SUSE Linux Enterprise Server 12

Add the package repository using zypper if not already present:

$ zypper ar https://software.open-xchange.com/products/appsuite/stable/backend/SLE_12 ox

If you have a valid maintenance subscription, please run the following command and add the ldb account data to the url so that the most recent packages get installed:

$ zypper ar https://[CUSTOMERID:PASSWORD]@software.open-xchange.com/products/appsuite/stable/backend/updates/SLES12 ox-updates

and run

$ zypper ref
$ zypper in open-xchange-geoip

RedHat Enterprise Linux 6 / CentOS 6

Start a console and create a software repository file if not already present:

$ vim /etc/yum.repos.d/ox.repo

[ox]
name=Open-Xchange
baseurl=https://software.open-xchange.com/products/appsuite/stable/backend/RHEL6/
gpgkey=https://software.open-xchange.com/oxbuildkey.pub
enabled=1
gpgcheck=1
metadata_expire=0m

# if you have a valid maintenance subscription, please uncomment the 
# following and add the ldb account data to the url so that the most recent
# packages get installed
# [ox-updates]
# name=Open-Xchange Updates
# baseurl=https://[CUSTOMERID:PASSWORD]@software.open-xchange.com/products/appsuite/stable/backend/updates/RHEL6/
# gpgkey=https://software.open-xchange.com/oxbuildkey.pub
# enabled=1
# gpgcheck=1
# metadata_expire=0m

and run

$ yum update
$ yum install open-xchange-geoip

RedHat Enterprise Linux 7 / CentOS 7

Start a console and create a software repository file if not already present:

$ vim /etc/yum.repos.d/ox.repo

[ox]
name=Open-Xchange
baseurl=https://software.open-xchange.com/products/appsuite/stable/backend/RHEL7/
gpgkey=https://software.open-xchange.com/oxbuildkey.pub
enabled=1
gpgcheck=1
metadata_expire=0m

# if you have a valid maintenance subscription, please uncomment the 
# following and add the ldb account data to the url so that the most recent
# packages get installed
# [ox-updates]
# name=Open-Xchange Updates
# baseurl=https://[CUSTOMERID:PASSWORD]@software.open-xchange.com/products/appsuite/stable/backend/updates/RHEL7/
# gpgkey=https://software.open-xchange.com/oxbuildkey.pub
# enabled=1
# gpgcheck=1
# metadata_expire=0m

and run

$ yum update
$ yum install open-xchange-geoip

Configuration

To enable the OX Geolocation Service and the country code check for IP changes the following properties must be set:

com.openexchange.IPCheck=false

Disables the built-in IP strict check which upon session validation of every request the client IP address is compared with the client IP address used for the login request. Setting this parameter to false will only log the different client IP addresses with debug level.

# TASK REQUIREMENTS
Give the keys set in the [ox] section of the repository file in the installation guide, without their values. The material after this point is separate from the installation guide.

# STUDY MATERIAL
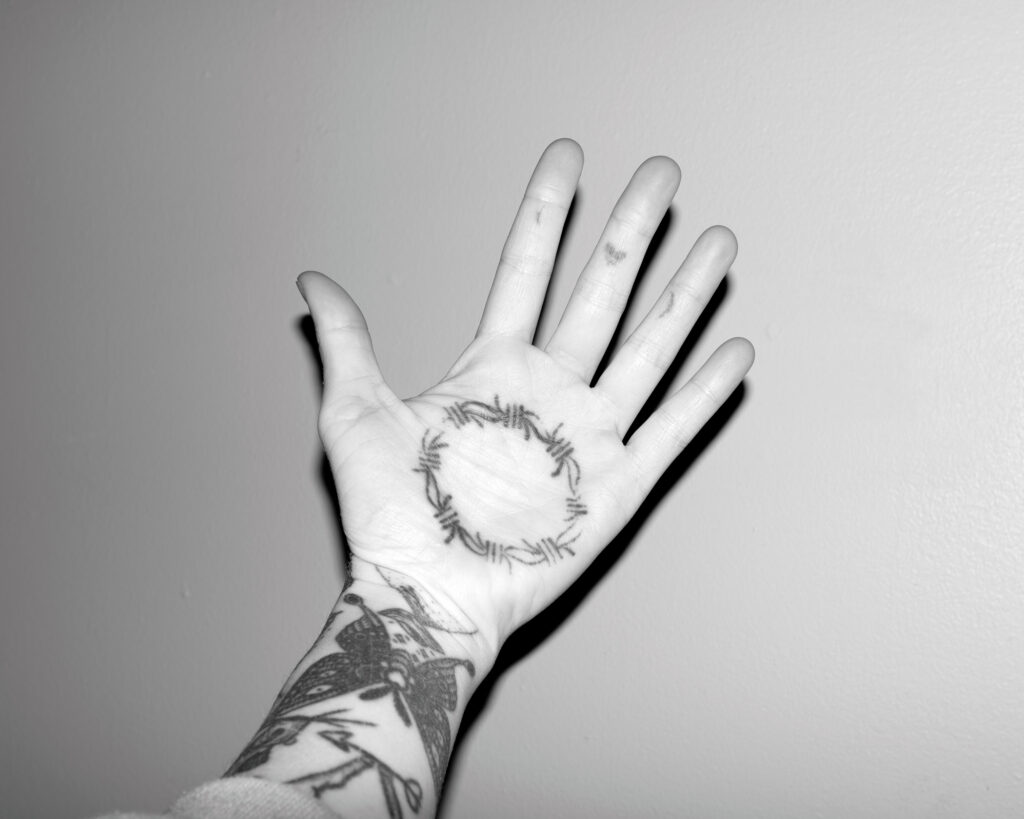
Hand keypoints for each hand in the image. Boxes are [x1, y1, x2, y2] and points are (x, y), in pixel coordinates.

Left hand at [297, 139, 752, 663]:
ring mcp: (589, 435)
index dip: (546, 215)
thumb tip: (311, 282)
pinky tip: (736, 350)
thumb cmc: (390, 516)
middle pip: (602, 294)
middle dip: (632, 232)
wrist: (427, 596)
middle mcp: (549, 391)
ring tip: (717, 243)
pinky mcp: (620, 486)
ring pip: (648, 349)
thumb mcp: (356, 415)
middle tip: (662, 175)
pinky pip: (672, 429)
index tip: (568, 157)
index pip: (525, 272)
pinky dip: (706, 392)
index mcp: (491, 369)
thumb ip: (349, 343)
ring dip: (684, 296)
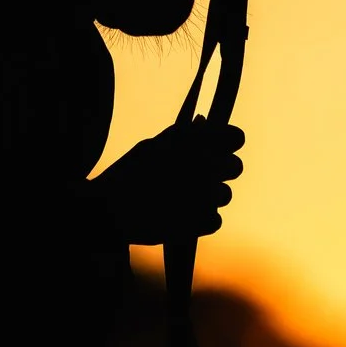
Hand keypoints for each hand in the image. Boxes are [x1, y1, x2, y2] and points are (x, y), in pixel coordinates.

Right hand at [90, 118, 246, 245]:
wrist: (109, 211)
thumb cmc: (127, 175)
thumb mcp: (152, 146)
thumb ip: (182, 135)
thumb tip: (203, 124)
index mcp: (197, 142)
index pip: (236, 137)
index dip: (228, 143)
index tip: (220, 150)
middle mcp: (208, 164)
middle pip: (235, 167)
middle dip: (220, 172)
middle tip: (199, 179)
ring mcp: (209, 194)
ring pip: (225, 195)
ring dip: (209, 198)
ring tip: (180, 200)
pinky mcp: (204, 221)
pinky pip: (215, 219)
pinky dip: (200, 221)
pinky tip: (179, 217)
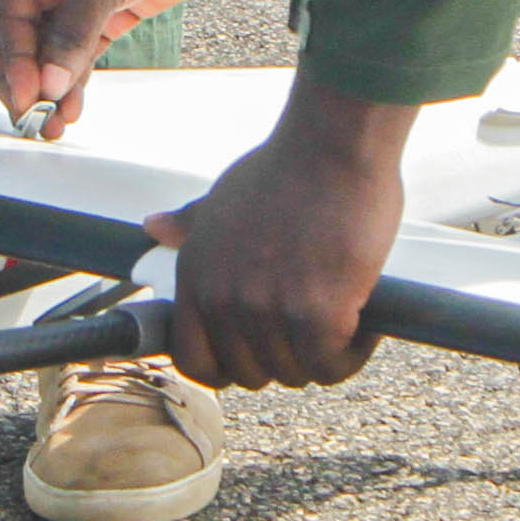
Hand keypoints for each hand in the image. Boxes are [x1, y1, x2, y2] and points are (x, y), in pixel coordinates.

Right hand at [0, 0, 332, 134]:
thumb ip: (73, 35)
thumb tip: (50, 85)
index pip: (9, 17)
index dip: (14, 62)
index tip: (24, 99)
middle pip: (20, 37)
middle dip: (24, 79)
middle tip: (27, 118)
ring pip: (52, 48)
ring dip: (52, 86)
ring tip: (51, 127)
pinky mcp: (105, 7)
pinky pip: (80, 49)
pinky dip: (75, 77)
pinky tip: (72, 106)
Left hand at [147, 88, 411, 387]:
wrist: (332, 146)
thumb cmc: (287, 166)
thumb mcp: (223, 198)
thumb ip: (190, 224)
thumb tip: (154, 227)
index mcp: (197, 276)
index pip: (195, 362)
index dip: (230, 369)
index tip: (261, 356)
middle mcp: (224, 300)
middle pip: (252, 374)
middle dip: (285, 358)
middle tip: (315, 328)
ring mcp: (267, 311)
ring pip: (296, 373)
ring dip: (324, 355)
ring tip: (345, 320)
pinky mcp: (317, 315)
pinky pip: (330, 366)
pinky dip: (352, 354)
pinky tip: (365, 327)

# TASK RESULT
name, baseurl, gpgkey, enabled, gpgcheck, metadata_expire